Data records:
____

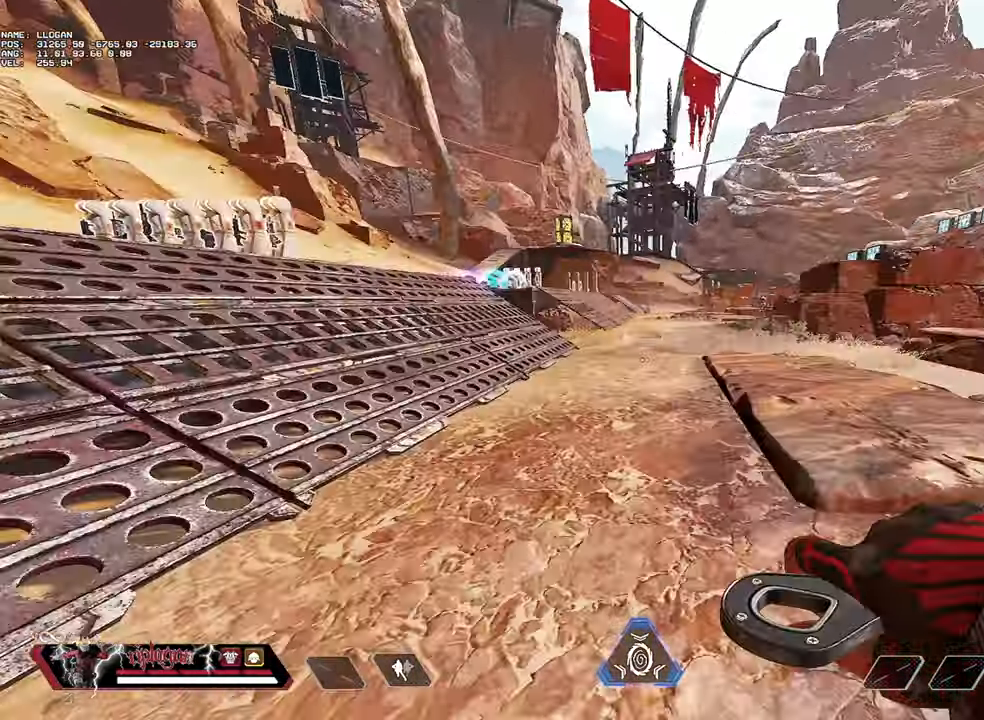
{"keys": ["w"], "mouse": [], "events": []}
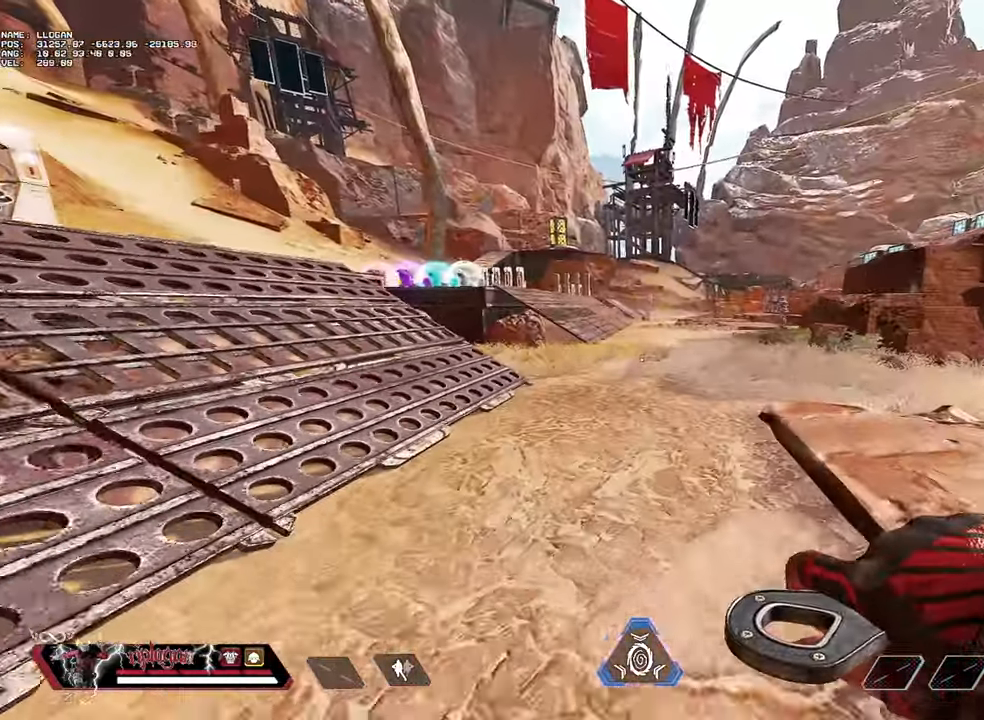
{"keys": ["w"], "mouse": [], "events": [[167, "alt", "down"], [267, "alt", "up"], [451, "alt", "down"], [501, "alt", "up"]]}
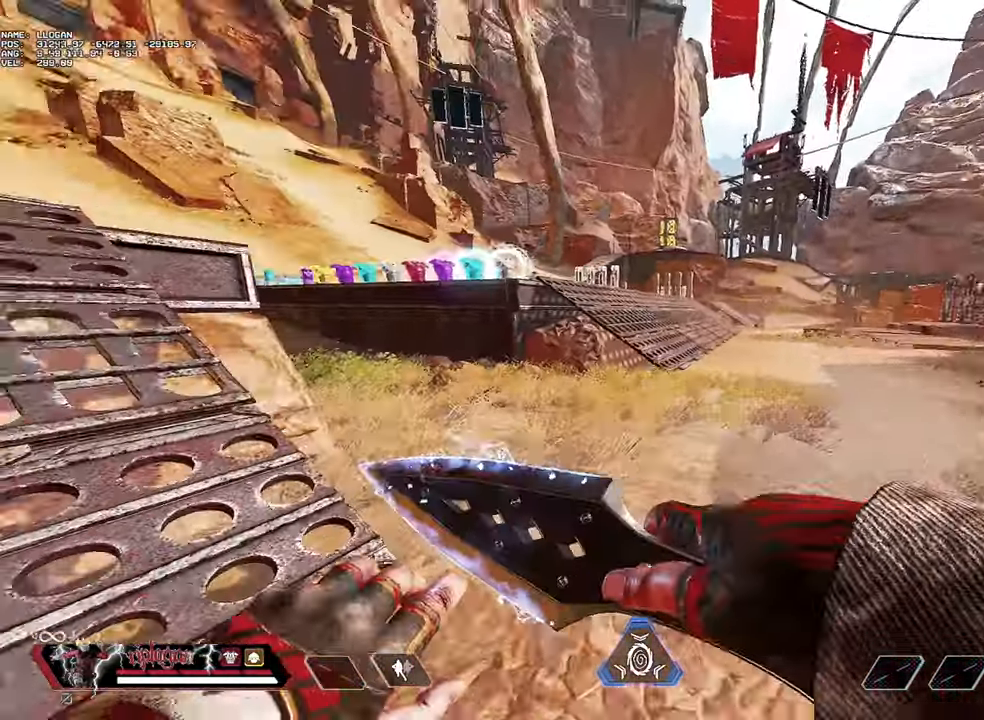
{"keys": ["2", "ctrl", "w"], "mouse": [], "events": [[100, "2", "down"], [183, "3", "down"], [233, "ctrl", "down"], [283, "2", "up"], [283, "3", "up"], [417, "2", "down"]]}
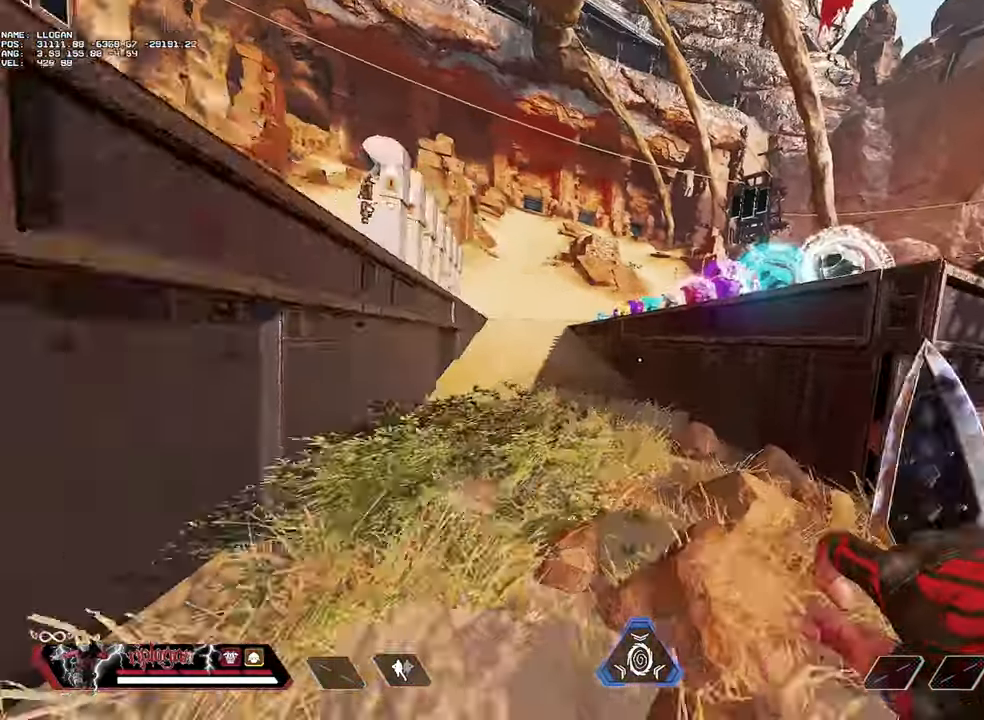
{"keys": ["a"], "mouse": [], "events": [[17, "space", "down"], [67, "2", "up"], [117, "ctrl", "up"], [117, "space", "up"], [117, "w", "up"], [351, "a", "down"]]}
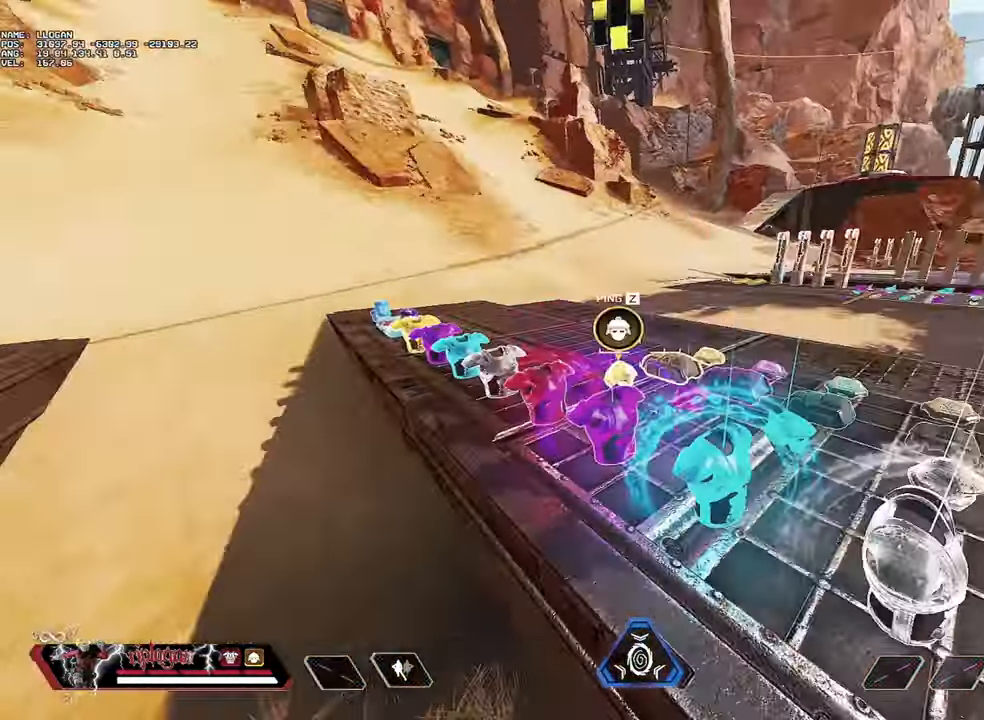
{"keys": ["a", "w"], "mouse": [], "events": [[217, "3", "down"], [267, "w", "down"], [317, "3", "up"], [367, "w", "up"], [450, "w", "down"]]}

____

- **Brief**
Pictures omitted, give the entries again exactly.

- **Response for this exercise**
{"keys": ["w"], "mouse": [], "events": []}
{"keys": ["w"], "mouse": [], "events": [[167, "alt", "down"], [267, "alt", "up"], [451, "alt", "down"], [501, "alt", "up"]]}
{"keys": ["2", "ctrl", "w"], "mouse": [], "events": [[100, "2", "down"], [183, "3", "down"], [233, "ctrl", "down"], [283, "2", "up"], [283, "3", "up"], [417, "2", "down"]]}
{"keys": ["a"], "mouse": [], "events": [[17, "space", "down"], [67, "2", "up"], [117, "ctrl", "up"], [117, "space", "up"], [117, "w", "up"], [351, "a", "down"]]}
{"keys": ["a", "w"], "mouse": [], "events": [[217, "3", "down"], [267, "w", "down"], [317, "3", "up"], [367, "w", "up"], [450, "w", "down"]]}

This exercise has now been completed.